Records to use:
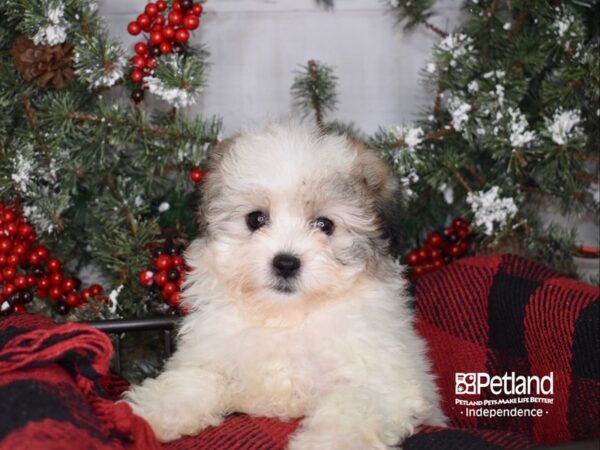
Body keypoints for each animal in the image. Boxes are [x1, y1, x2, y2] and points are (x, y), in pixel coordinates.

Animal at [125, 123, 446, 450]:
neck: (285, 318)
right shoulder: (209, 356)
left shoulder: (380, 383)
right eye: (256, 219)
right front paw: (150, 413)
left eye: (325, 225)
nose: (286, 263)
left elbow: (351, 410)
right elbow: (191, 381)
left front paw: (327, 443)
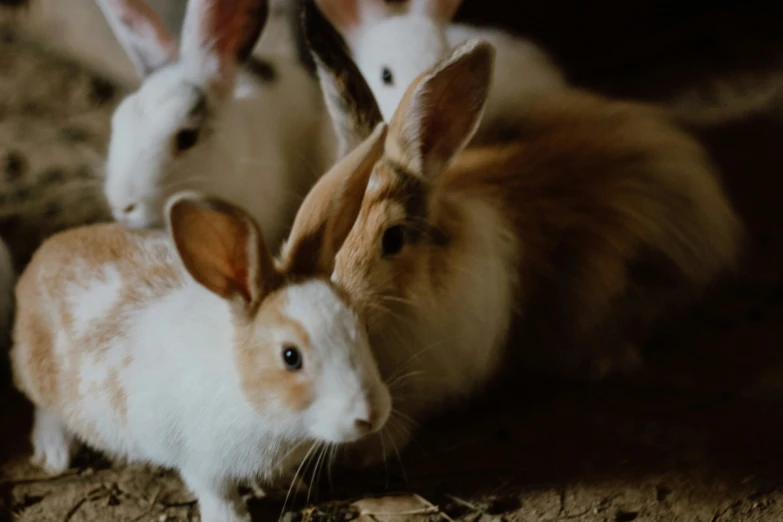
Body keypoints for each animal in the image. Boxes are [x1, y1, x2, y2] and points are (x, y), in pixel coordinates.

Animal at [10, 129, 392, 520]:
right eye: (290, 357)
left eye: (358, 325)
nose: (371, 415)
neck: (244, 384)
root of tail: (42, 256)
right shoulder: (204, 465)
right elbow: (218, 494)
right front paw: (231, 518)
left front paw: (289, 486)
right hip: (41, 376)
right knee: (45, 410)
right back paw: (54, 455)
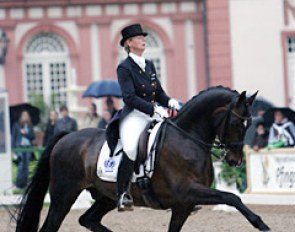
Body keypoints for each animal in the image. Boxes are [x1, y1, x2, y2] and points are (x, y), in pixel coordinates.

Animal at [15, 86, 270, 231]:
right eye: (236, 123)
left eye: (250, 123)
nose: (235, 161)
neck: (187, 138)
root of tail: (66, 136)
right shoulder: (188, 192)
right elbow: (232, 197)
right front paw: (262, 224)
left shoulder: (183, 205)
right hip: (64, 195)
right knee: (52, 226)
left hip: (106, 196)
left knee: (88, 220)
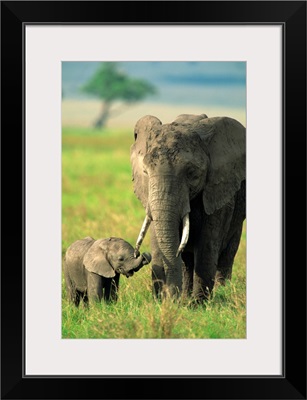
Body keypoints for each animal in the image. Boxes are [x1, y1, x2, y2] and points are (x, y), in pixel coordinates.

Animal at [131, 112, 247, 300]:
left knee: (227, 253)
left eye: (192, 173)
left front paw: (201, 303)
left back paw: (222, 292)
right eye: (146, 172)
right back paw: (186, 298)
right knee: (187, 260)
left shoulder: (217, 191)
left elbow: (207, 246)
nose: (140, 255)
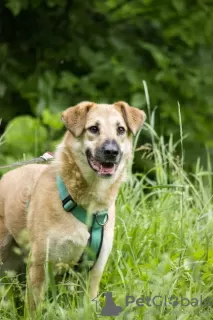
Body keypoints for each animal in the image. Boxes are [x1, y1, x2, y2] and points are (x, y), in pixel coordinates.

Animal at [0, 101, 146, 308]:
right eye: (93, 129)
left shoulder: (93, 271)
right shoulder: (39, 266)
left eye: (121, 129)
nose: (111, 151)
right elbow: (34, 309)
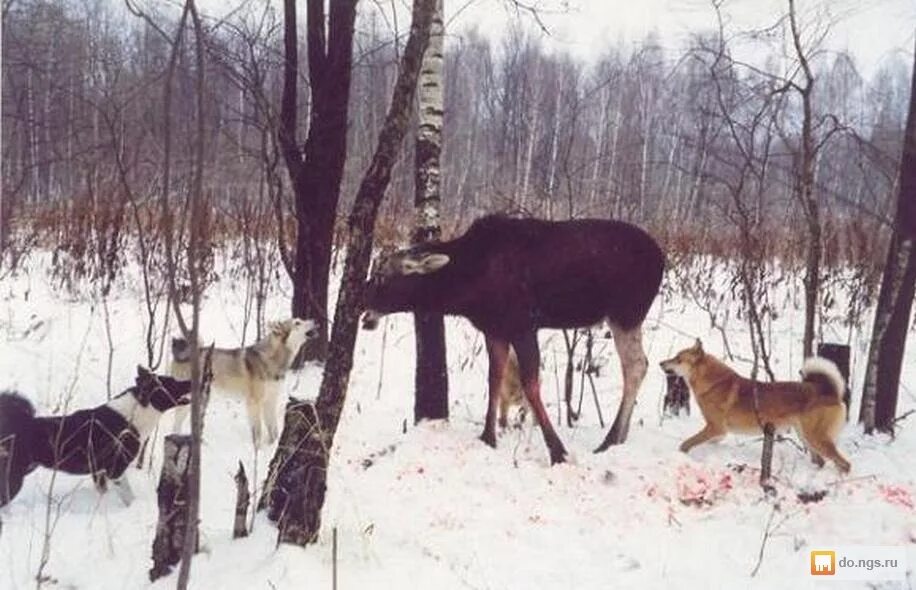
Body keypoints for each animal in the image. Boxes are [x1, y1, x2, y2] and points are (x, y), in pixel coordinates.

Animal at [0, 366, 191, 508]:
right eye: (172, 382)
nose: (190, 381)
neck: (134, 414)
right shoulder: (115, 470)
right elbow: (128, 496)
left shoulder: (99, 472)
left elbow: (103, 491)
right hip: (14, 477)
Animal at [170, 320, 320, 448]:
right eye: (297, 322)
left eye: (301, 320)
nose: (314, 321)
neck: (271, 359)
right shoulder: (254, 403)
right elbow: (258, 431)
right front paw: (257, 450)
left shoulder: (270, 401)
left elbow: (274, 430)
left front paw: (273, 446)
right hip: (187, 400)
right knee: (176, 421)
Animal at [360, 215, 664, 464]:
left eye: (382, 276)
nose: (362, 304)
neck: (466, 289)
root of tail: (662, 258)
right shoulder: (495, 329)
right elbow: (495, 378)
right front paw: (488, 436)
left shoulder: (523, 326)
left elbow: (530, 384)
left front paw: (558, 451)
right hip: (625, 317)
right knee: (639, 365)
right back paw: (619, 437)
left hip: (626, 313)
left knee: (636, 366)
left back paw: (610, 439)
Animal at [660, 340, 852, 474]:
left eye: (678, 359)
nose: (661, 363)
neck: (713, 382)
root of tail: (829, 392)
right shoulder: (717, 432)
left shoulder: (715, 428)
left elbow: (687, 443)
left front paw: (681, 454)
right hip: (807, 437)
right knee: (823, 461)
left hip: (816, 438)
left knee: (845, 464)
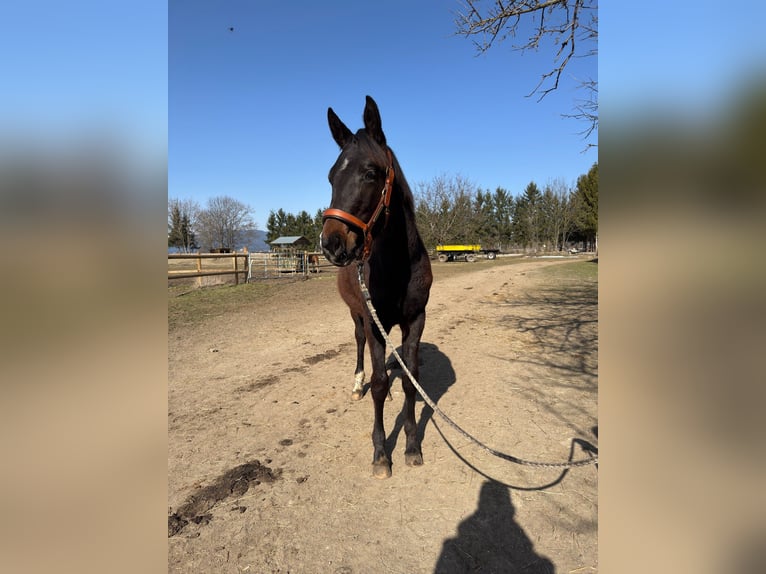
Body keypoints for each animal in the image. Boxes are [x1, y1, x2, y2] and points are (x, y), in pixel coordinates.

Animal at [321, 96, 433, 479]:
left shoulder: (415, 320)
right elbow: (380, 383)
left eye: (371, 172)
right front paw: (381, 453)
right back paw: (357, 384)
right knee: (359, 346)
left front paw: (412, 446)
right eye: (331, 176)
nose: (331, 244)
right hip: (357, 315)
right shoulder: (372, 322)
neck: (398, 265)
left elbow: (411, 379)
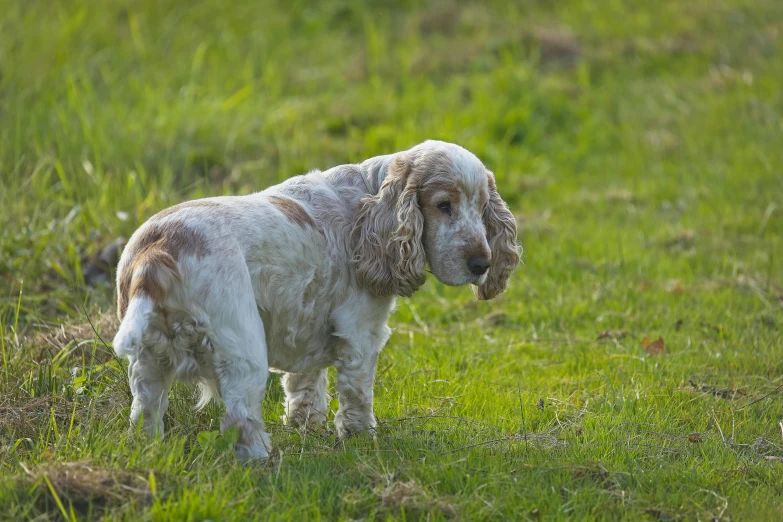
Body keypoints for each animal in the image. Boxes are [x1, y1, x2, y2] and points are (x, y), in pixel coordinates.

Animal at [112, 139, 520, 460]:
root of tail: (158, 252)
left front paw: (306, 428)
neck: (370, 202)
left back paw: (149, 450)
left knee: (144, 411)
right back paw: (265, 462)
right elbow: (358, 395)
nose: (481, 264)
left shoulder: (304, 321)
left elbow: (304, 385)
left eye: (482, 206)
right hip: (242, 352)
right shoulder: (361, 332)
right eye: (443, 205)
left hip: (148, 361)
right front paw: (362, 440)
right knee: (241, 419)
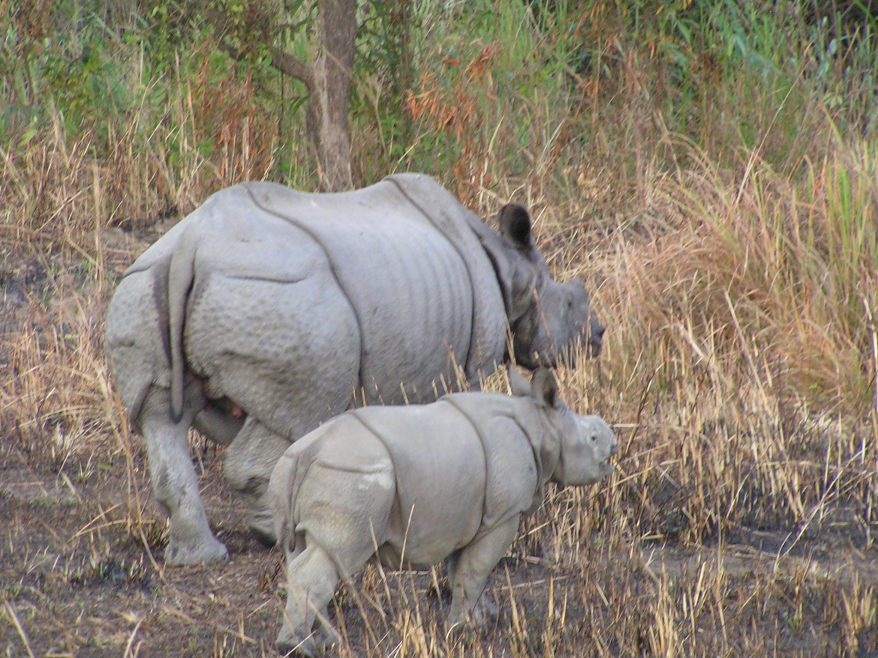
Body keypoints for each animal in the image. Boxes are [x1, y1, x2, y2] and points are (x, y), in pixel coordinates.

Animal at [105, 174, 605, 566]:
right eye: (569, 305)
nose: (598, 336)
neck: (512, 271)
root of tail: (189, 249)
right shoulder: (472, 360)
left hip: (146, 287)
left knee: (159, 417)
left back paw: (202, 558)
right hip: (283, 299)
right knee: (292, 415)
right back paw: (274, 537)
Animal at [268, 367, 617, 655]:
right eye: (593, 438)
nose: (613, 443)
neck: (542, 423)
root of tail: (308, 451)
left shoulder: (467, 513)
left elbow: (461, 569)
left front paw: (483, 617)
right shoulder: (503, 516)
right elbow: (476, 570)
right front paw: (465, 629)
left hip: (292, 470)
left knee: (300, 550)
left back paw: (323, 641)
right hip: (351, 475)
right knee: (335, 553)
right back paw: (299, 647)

Exercise requirements: Output the data above exactly, beginning at its first line and ending with the line that holds "left knee: (88, 220)". Leave out the pictures and add nothing.

Final answer:
Body keypoints for each animal in the image. Boxes are [x1, y1, x2, y2] and points are (x, y), in pixel coordinates.

Animal at [125, 123, 446, 450]:
neck: (285, 318)
right shoulder: (209, 356)
left shoulder: (380, 383)
right eye: (256, 219)
right front paw: (150, 413)
left eye: (325, 225)
nose: (286, 263)
left elbow: (351, 410)
right elbow: (191, 381)
left front paw: (327, 443)
Body keypoints for each animal in the image. Boxes are [x1, y1, x2, y2] and points are (x, y), in pixel coordinates.

Animal at [10, 129, 392, 520]:
right eye: (290, 357)
left eye: (358, 325)
nose: (371, 415)
neck: (244, 384)
root of tail: (42, 256)
right shoulder: (204, 465)
right elbow: (218, 494)
right front paw: (231, 518)
left front paw: (289, 486)
right hip: (41, 376)
right knee: (45, 410)
right back paw: (54, 455)
Body keypoints for each animal in the image. Boxes are [x1, y1, x2, y2] and points are (x, y), in pixel coordinates.

Animal at [15, 86, 270, 231]:
right eye: (236, 123)
left eye: (250, 123)
nose: (235, 161)
neck: (187, 138)
root of tail: (66, 136)
right shoulder: (188, 192)
right elbow: (232, 197)
right front paw: (262, 224)
left shoulder: (183, 205)
right hip: (64, 195)
right knee: (52, 226)
left hip: (106, 196)
left knee: (88, 220)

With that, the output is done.